Using herbicides from multiple mode-of-action groups may help reduce the selection intensity for resistance to a particular active ingredient of a herbicide. However, many factors determine the effectiveness of each premix or tankmix ingredient against the weed species of concern.
Interest in using multiple modes of herbicide action in weed management programs is increasing, according to Aaron Hager, University of Illinois associate professor of weed science.
However, each component of a herbicide premix or tankmix with multiple modes of action is not necessarily effective for every weed or under all application conditions.
For example, giant ragweed, a large-seeded, summer annual, broadleaf weed species, can be difficult to control with a single herbicide. Because of its extended germination and emergence characteristics, farmers may have to use more than one herbicide or multiple herbicide applications.
While herbicide resistance has been found in the Illinois giant ragweed populations, it is not as common or widespread as herbicide resistance in other weed species. Many soil-residual–herbicide premixes containing two or more active ingredients are available to farmers who want to be proactive and use multiple modes of action to reduce the selection for herbicide resistance in giant ragweed.
However, “To effectively reduce the selection intensity for resistance to a particular active ingredient, each component of the premix or tankmix should have similar efficacy against the target weed species,” Hager said. ”In addition, each component should demonstrate similar soil persistence.” Few commercial soil-applied herbicide premixes satisfy these criteria when giant ragweed is the target species.

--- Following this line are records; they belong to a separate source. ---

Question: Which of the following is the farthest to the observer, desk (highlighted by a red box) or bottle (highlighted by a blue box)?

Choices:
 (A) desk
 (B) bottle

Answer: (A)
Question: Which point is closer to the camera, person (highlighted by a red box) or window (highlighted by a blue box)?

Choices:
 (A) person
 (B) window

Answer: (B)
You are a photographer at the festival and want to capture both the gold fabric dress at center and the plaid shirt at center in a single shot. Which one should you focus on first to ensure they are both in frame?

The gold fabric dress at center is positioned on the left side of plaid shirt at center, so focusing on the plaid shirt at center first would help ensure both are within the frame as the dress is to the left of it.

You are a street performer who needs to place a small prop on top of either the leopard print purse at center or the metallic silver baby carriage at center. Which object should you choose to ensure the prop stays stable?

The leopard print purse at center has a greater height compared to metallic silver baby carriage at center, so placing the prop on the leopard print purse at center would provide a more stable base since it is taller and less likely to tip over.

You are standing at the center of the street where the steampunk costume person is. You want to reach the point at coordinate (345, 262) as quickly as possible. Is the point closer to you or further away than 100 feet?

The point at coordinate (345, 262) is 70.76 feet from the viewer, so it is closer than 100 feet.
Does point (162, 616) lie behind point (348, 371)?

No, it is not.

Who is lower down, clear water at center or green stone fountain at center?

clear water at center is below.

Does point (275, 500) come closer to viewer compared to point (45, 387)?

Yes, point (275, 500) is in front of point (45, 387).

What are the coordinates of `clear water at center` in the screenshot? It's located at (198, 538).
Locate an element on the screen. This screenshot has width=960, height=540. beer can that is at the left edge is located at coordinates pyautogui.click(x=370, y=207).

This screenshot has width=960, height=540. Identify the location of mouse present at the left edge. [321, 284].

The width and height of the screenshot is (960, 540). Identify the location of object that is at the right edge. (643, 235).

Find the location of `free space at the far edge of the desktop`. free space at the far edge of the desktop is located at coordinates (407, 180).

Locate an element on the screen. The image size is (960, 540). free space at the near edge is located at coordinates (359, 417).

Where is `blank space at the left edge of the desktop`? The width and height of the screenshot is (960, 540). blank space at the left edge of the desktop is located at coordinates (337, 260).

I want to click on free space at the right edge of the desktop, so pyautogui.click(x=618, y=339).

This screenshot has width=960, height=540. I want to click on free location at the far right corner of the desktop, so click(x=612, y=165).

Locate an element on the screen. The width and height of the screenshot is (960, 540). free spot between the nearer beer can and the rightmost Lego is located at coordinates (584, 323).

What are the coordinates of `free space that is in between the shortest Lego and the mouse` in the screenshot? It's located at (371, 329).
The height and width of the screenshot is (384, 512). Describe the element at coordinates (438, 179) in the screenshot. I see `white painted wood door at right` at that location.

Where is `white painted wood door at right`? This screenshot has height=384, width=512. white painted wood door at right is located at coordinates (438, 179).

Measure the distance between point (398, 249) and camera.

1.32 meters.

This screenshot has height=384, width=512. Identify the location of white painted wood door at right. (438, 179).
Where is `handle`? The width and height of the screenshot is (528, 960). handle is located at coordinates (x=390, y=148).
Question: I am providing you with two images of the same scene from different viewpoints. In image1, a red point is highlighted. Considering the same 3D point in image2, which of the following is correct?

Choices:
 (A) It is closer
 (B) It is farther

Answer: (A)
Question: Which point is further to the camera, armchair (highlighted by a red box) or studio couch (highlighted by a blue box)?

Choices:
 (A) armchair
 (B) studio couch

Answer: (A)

The timing of a herbicide premix or tankmix application can also influence the effectiveness of each component. For example, a farmer may choose to use Harness Xtra (or any other premix of a chloroacetamide and atrazine) to control waterhemp, a small-seeded summer annual broadleaf weed species that has developed resistance and is becoming a serious problem in Illinois fields.
If it is applied before waterhemp seed has germinated, each component of this premix (acetochlor and atrazine) provides effective residual control. However, if the Harness Xtra is not applied until after waterhemp emerges, only the atrazine can effectively control the emerged waterhemp plants.
Similarly, said Hager, “A tankmix of a chloroacetamide herbicide and glyphosate applied after waterhemp emergence does not contain more than one effective mode of action to control emerged waterhemp, nor does it contain more than one effective mode of action for soil-residual control of later-germinating waterhemp.”
Illinois waterhemp populations have evolved resistance to herbicides from at least five herbicide site-of-action families, including inhibitors of acetolactate synthase (ALS), photosystem II (PSII), protoporphyrinogen oxidase (PPO), enolpyruvyl shikimate-3-phosphate (EPSPS) and hydroxyphenyl pyruvate dioxygenase (HPPD). “While not every individual waterhemp plant is resistant to one or more herbicides, most field-level waterhemp populations contain one or more types of herbicide resistance,” said Hager.
Perhaps even more daunting is the occurrence of multiple herbicide resistances within individual plants or fields. Waterhemp plants and populations demonstrating multiple herbicide resistance are becoming increasingly common, can be more difficult to manage, and few herbicide modes of action are effective for their control.
For example, most Illinois waterhemp populations have developed resistance to ALS-inhibiting herbicides, which is often “stacked” with resistance to herbicides from other mode-of-action families. Soil- and foliar-applied herbicide premixes containing various ALS-inhibiting herbicides are numerous. While many of these products do have multiple modes of action, the ALS inhibitor component cannot control ALS-resistant plants.
In a postemergence scenario, applying a premix or tankmix of a diphenylether (PPO inhibitor) and glyphosate (EPSPS inhibitor) provides two effective modes of action against sensitive waterhemp, one effective mode of action against waterhemp resistant to either PPO inhibitors or glyphosate, and no effective modes of action against waterhemp resistant to both PPO inhibitors and glyphosate.
In summary, using herbicides from multiple mode-of-action groups may help reduce the selection intensity for resistance to a particular active ingredient of a herbicide. However, many factors determine the effectiveness of each premix or tankmix ingredient against the weed species of concern.